And let’s be clear. If I owned beaucoup shares of Bayer AG, I’d want them to be within 60 seconds of every headache there is. Advertisers can’t be blamed for flocking to a medium where people are broadcasting their autobiographies 24 hours a day. TV and newspapers once ruled the advertising realm because they reliably had the most eyeballs in their respective markets. Now, there’s a global platform where advertisers can pretty much glean more personal information than can the CIA. But to what end? Online advertising is still cheaper by far than TV or print.
So how is it that those mediums are sucking proverbial wind? Pew this week came out with data that indicated audiences grew for local TV news last year even as revenues declined. Scooby snack? The medium is the message. The audience increase was attributed to greater consumption on mobile devices. So even though the audience for local TV news is expanding because of mobile consumption, those news teams aren’t being supported by it because a third-party app, portal or service provider is making the money. Gosh.
There are reasons aplenty. Broadcasters can’t get on the same page with mobile DTV. There’s that. Apps and access platforms are multiplying like rabbits. And there’s a tipping-point issue.
While digital typically represents the “fastest growing” revenue segment for TV stations and most other traditional media companies, it’s still wee compared to their primary platforms. TV station digital revenues reached $536 million last year, up 19 percent from 2010, when the total was $450 million—still just 2 percent of the primary platform. Over-the-air revenues were $19.4 billion for TV stations in 2010, according to our friends at BIA/Kelsey.
TV station digital revenues aren’t even expected to breach $1 billion until 2016. That’s a significant sum in my household budget, but still a fraction of the TV station total. So they’ll continue to focus on the primary platform rather than risk disproportionate investment online. However, the judicious approach could mean greater risk in the long term, because TV stations are getting such a small chunk of all local online revenues, which now exceed total over-the-air local revenues and are expected to account for one-quarter of total local ad spending in 2016. TV stations are on track to get less than 3 percent of that, while over-the-air revenues are projected to be flat.

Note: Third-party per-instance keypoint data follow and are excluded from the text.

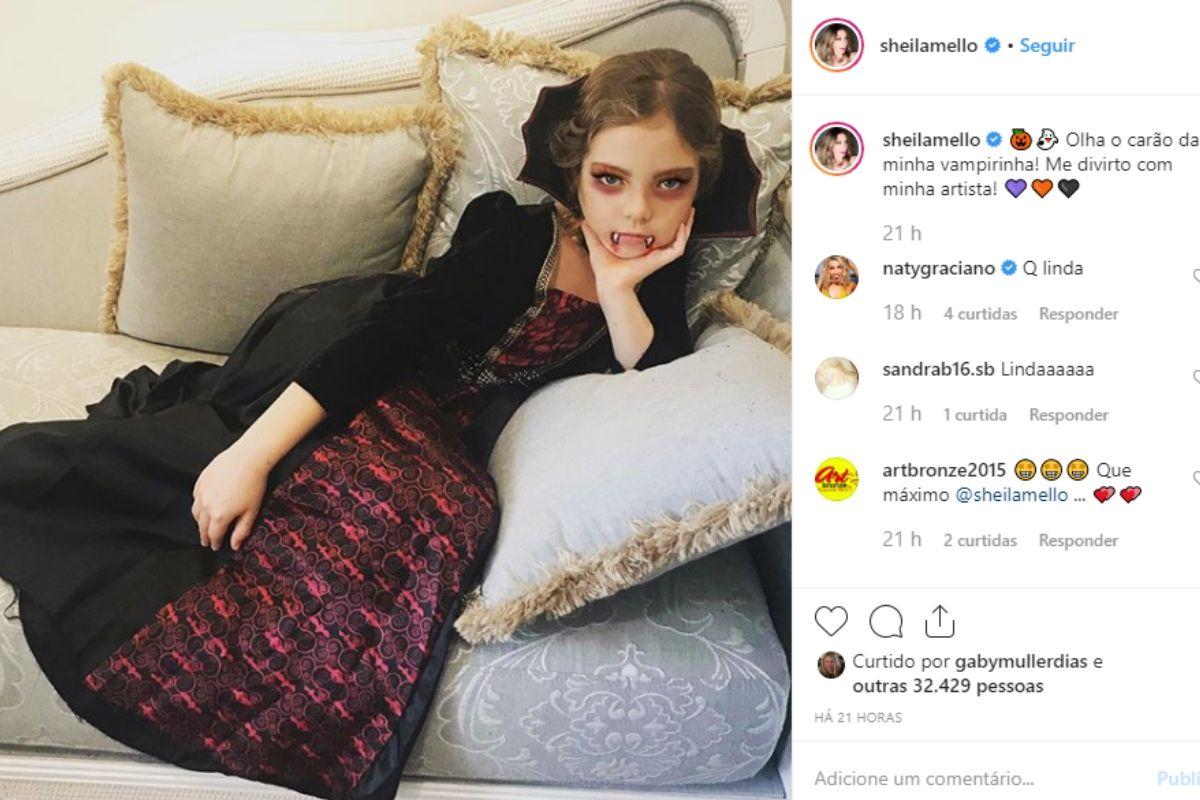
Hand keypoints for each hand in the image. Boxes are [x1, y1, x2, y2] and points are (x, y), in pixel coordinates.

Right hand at [192, 446, 268, 551]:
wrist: (248, 458)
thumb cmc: (253, 484)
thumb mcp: (252, 511)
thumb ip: (242, 530)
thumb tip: (234, 546)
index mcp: (219, 516)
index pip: (214, 535)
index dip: (215, 543)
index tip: (216, 547)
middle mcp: (206, 505)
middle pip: (202, 526)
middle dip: (205, 535)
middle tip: (207, 541)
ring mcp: (202, 492)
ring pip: (195, 512)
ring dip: (199, 521)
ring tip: (204, 525)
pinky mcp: (201, 480)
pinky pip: (196, 497)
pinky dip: (198, 504)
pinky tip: (203, 505)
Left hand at [579, 207, 694, 294]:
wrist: (609, 281)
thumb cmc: (605, 267)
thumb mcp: (597, 242)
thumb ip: (591, 230)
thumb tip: (584, 218)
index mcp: (642, 245)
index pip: (657, 229)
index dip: (664, 217)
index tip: (666, 203)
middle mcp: (653, 249)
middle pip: (672, 231)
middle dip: (680, 218)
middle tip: (684, 203)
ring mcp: (659, 255)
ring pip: (680, 238)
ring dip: (687, 224)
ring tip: (690, 210)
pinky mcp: (661, 260)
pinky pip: (677, 247)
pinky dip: (682, 236)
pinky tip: (682, 225)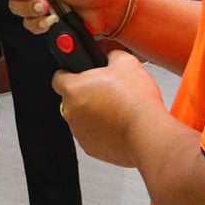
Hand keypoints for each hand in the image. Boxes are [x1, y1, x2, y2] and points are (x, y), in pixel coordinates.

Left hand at [52, 53, 164, 167]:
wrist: (146, 133)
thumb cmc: (134, 102)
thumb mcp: (126, 62)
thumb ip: (111, 56)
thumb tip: (110, 56)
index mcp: (73, 89)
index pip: (58, 77)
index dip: (70, 72)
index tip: (79, 72)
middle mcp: (71, 112)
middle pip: (72, 99)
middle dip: (87, 94)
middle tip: (107, 90)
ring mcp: (80, 132)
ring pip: (82, 118)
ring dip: (95, 113)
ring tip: (117, 108)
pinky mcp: (92, 148)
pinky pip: (93, 135)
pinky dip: (103, 131)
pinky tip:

Here’s Mark Fratrik from BIA/Kelsey in Chantilly, Va.:
“TV stations for the most part have only in the last three to four years have only become serious about playing in the online game. It will take some time for them to catch up proportionally... Some are thinking, some are trying new things. They may seem haphazard. Some things work. Sometimes the advertiser themselves don’t even know what they want.”
I think of Mick Jagger singing “American girls want everything in the world you can possibly imagine,” which Jagger could afford because he recorded most of his catalog before file-sharing. Everyone else in a content creation business who does not move like Jagger or own a significant chunk of Facebook will be financially compromised until they take control of their digital revenues.
One would think newspapers would be the last place to seek out a strategy, but when casting for survival methods, it’s wise to observe the dying. Nearly everyone scoffed at pay walls when newspapers started throwing them up online. Yet one year after implementing its pay wall, The New York Times has half-a-million monthly online subscribers. That’s not too shabby, and something for TV stations to consider with regard to third-party service providers, and for all content creation businesses to keep an eye on.
Because the bills do not pay themselves.